■ Teks Bacaan
────────────────────
History

History
"History Make Me Happy"

Friday 19 August 2016

FOLKLOR INDONESIA DAN JEPANG: SEBUAH PERBANDINGAN
(Bag.2)

B. Sejarah Penelitian folklor Jepang dan Indonesia
Seperti halnya di Indonesia, folklor sudah lama dikumpulkan orang di Jepang, terutama oleh ahli-ahli dari kalangan ilmu humaniora. Perbedaannya, di Jepang sejak dahulu para pengumpulnya adalah orang Jepang sendiri. Sedangkan di Indonesia, para pengumpulnya pada masa lalu pada umumnya orang Eropa, terutama orang Belanda. Selain itu di Indonesia bahan-bahan folklor dikumpulkan bukan oleh ahli-ahli folklor, melainkan oleh ahli-ahli dari disiplin lain seperti filologi, antropologi budaya, musikologi, teologi, para pegawai pangreh praja kolonial Belanda dan sebagainya. Sedangkan di Jepang folklor sudah dikumpulkan oleh ahli yang menyebutkan dirinya ahli atau pencinta folklor.

     Penelitian folklor yang pertama kali dilakukan pada tahun1910, dan pada tahun 1930 folklor Jepang telah menjadi suatu disiplin tersendiri, dan telah mendapatkan pengakuan secara formal oleh masyarakatnya. Sekarang ilmu ini di Jepang telah berkembang secara mantap serta menjadi dewasa. Folklor telah dikumpukan sejak tahun 1910, karena pada tahun tersebut, seseoran yang bernama Yanagita Kunio (ahli folklor Jepang) telah mengumpulkan dan menerbitkan bukunya yang berjudul Tono Monogatari (Legenda-legenda Berasal dari Tono), suatu buku yang di kemudian hari menjadi karya kesusastraan dan folklor klasik. Sedangkan tahun 1930 dapat dianggap sebagai titik pangkal berdirinya ilmu folklor secara formal, karena pada tahun itu telah timbul kegiatan-kegiatan untuk mengadakan penelitian folklor.
────────────────────
■ Data Tercatat
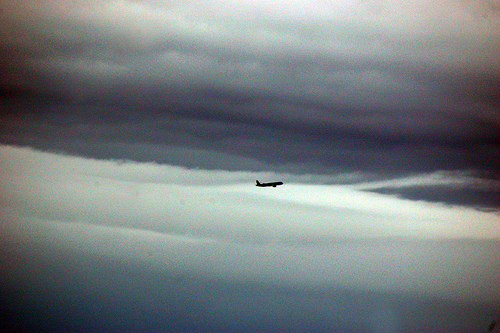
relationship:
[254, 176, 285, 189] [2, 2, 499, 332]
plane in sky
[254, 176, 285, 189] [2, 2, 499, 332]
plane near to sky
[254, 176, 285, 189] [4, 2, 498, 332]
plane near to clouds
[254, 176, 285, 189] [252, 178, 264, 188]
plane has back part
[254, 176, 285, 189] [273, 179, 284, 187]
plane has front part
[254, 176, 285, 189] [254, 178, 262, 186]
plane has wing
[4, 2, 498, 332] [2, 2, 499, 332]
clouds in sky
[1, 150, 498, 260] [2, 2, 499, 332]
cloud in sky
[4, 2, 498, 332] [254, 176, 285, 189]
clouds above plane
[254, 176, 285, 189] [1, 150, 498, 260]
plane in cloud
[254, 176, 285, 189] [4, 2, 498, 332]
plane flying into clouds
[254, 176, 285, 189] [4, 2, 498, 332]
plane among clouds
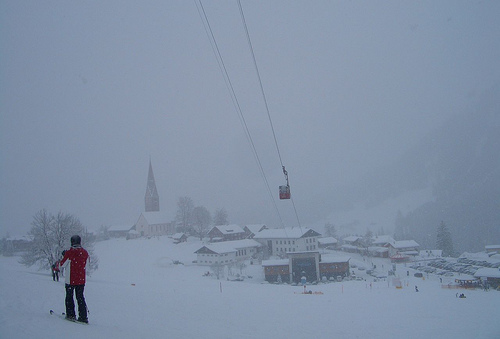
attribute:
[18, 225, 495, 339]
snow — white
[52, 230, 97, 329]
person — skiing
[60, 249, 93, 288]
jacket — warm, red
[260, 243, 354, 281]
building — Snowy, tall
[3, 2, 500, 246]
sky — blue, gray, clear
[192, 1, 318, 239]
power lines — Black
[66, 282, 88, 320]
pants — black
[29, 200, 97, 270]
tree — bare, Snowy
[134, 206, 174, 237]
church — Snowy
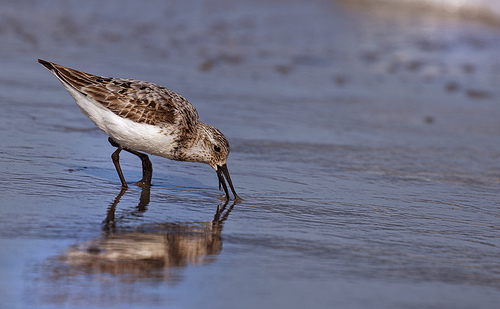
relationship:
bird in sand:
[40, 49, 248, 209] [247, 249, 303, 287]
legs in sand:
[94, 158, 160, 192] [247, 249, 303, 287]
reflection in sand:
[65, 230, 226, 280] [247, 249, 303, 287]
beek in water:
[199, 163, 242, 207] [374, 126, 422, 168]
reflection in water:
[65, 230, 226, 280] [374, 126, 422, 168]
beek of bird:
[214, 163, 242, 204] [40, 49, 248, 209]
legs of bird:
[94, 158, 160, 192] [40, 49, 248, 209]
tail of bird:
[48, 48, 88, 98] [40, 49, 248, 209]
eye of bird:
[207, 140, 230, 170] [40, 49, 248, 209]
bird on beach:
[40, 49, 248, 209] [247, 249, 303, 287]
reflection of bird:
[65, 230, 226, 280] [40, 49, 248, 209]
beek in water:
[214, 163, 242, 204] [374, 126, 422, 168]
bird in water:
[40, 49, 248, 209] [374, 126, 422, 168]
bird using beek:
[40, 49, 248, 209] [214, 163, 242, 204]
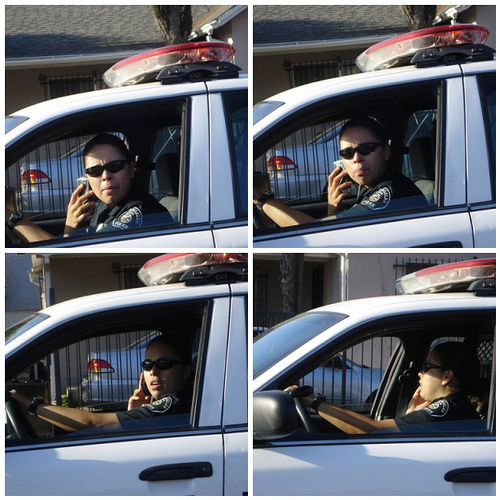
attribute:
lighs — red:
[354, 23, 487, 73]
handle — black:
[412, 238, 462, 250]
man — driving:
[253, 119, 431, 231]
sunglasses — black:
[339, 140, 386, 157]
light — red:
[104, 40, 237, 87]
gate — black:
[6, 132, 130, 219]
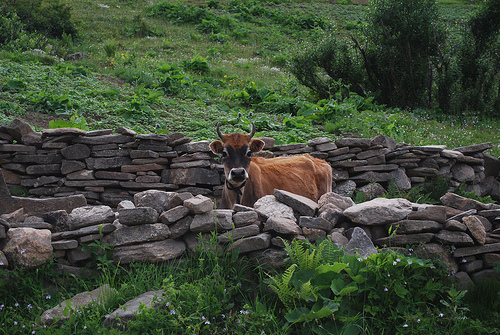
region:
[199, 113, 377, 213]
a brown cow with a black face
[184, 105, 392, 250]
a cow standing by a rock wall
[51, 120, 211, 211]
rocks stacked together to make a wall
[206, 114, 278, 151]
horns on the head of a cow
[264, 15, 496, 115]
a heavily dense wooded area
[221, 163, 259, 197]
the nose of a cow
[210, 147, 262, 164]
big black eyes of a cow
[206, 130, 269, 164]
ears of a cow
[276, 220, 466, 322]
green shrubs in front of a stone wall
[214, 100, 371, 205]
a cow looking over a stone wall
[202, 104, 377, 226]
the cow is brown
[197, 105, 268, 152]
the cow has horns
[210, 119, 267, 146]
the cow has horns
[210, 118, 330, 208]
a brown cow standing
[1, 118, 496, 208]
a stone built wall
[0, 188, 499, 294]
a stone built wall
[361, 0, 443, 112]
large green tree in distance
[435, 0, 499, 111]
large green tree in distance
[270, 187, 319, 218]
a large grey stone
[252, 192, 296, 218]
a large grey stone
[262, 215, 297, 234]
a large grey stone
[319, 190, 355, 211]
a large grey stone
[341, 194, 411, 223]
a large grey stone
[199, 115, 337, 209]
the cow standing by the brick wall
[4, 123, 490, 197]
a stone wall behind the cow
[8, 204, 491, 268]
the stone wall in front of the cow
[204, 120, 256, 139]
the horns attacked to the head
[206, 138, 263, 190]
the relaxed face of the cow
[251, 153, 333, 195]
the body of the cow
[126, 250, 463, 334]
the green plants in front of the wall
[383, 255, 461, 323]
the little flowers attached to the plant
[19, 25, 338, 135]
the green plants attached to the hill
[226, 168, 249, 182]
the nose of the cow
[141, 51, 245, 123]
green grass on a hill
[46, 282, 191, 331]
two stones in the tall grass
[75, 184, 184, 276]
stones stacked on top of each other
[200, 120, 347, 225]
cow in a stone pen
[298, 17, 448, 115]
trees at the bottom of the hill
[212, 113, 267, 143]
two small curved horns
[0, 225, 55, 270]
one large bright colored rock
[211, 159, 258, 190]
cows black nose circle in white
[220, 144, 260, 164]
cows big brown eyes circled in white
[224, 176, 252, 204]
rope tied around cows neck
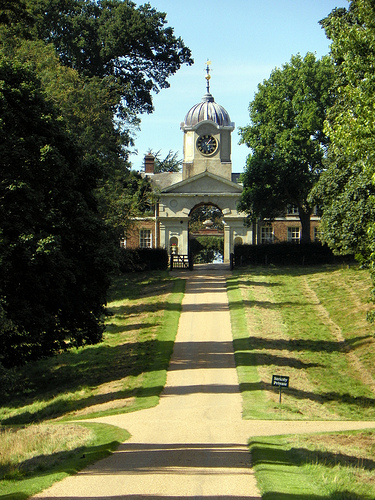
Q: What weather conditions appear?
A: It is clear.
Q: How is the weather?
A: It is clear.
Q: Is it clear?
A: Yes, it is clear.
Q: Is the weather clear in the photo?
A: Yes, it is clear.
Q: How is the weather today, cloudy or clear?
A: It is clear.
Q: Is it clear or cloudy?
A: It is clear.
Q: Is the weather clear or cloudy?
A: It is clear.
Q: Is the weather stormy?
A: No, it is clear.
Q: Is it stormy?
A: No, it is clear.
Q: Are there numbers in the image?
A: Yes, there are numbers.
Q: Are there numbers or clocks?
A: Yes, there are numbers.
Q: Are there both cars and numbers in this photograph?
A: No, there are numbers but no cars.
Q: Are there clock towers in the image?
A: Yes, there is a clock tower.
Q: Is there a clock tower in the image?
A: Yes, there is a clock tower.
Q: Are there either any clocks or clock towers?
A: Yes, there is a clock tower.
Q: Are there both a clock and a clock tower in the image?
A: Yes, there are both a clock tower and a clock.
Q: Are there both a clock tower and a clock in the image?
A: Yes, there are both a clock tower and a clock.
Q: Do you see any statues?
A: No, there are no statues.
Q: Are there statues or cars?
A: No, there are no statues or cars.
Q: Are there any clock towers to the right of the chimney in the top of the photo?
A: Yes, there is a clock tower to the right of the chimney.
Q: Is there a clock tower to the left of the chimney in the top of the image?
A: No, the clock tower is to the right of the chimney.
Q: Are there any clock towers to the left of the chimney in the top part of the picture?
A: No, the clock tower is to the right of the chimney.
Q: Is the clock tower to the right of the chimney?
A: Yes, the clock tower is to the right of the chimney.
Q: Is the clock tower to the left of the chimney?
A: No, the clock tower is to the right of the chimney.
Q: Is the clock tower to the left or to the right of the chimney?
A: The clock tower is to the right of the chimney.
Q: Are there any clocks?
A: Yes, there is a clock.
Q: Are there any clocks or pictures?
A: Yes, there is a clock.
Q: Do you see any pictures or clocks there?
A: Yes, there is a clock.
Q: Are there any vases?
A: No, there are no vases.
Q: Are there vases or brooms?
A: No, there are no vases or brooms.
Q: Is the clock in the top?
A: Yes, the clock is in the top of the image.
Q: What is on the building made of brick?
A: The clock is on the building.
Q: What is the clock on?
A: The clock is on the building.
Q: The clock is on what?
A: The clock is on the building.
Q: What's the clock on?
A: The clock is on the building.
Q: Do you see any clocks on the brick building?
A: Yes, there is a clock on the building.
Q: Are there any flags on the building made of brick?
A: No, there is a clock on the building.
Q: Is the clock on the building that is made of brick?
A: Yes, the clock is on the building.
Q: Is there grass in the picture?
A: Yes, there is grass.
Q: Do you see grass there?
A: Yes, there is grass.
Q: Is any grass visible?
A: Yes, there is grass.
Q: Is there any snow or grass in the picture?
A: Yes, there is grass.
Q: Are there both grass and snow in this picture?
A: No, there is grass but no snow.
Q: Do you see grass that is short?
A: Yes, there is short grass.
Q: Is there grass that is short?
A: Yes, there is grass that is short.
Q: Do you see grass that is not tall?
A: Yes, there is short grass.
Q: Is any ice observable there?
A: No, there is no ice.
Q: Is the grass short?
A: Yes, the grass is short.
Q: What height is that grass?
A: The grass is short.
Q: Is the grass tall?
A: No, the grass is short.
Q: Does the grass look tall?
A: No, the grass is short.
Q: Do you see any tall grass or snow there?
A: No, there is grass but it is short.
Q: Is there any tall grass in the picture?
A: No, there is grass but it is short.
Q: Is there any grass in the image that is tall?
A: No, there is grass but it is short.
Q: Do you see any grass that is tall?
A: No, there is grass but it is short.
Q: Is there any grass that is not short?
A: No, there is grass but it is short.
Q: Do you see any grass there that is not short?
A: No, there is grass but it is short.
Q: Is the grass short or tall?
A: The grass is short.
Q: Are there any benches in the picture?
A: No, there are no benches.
────────────────────
Tuliskan kembali tanpa perubahan bagian teks bacaan tentang folklor Indonesia dan Jepang dari "Penelitian folklor yang" sampai "mengadakan penelitian folklor.". Catatan di atas adalah bahan tersendiri yang terpisah dari teks bacaan.

Penelitian folklor yang pertama kali dilakukan pada tahun1910, dan pada tahun 1930 folklor Jepang telah menjadi suatu disiplin tersendiri, dan telah mendapatkan pengakuan secara formal oleh masyarakatnya. Sekarang ilmu ini di Jepang telah berkembang secara mantap serta menjadi dewasa. Folklor telah dikumpukan sejak tahun 1910, karena pada tahun tersebut, seseoran yang bernama Yanagita Kunio (ahli folklor Jepang) telah mengumpulkan dan menerbitkan bukunya yang berjudul Tono Monogatari (Legenda-legenda Berasal dari Tono), suatu buku yang di kemudian hari menjadi karya kesusastraan dan folklor klasik. Sedangkan tahun 1930 dapat dianggap sebagai titik pangkal berdirinya ilmu folklor secara formal, karena pada tahun itu telah timbul kegiatan-kegiatan untuk mengadakan penelitian folklor.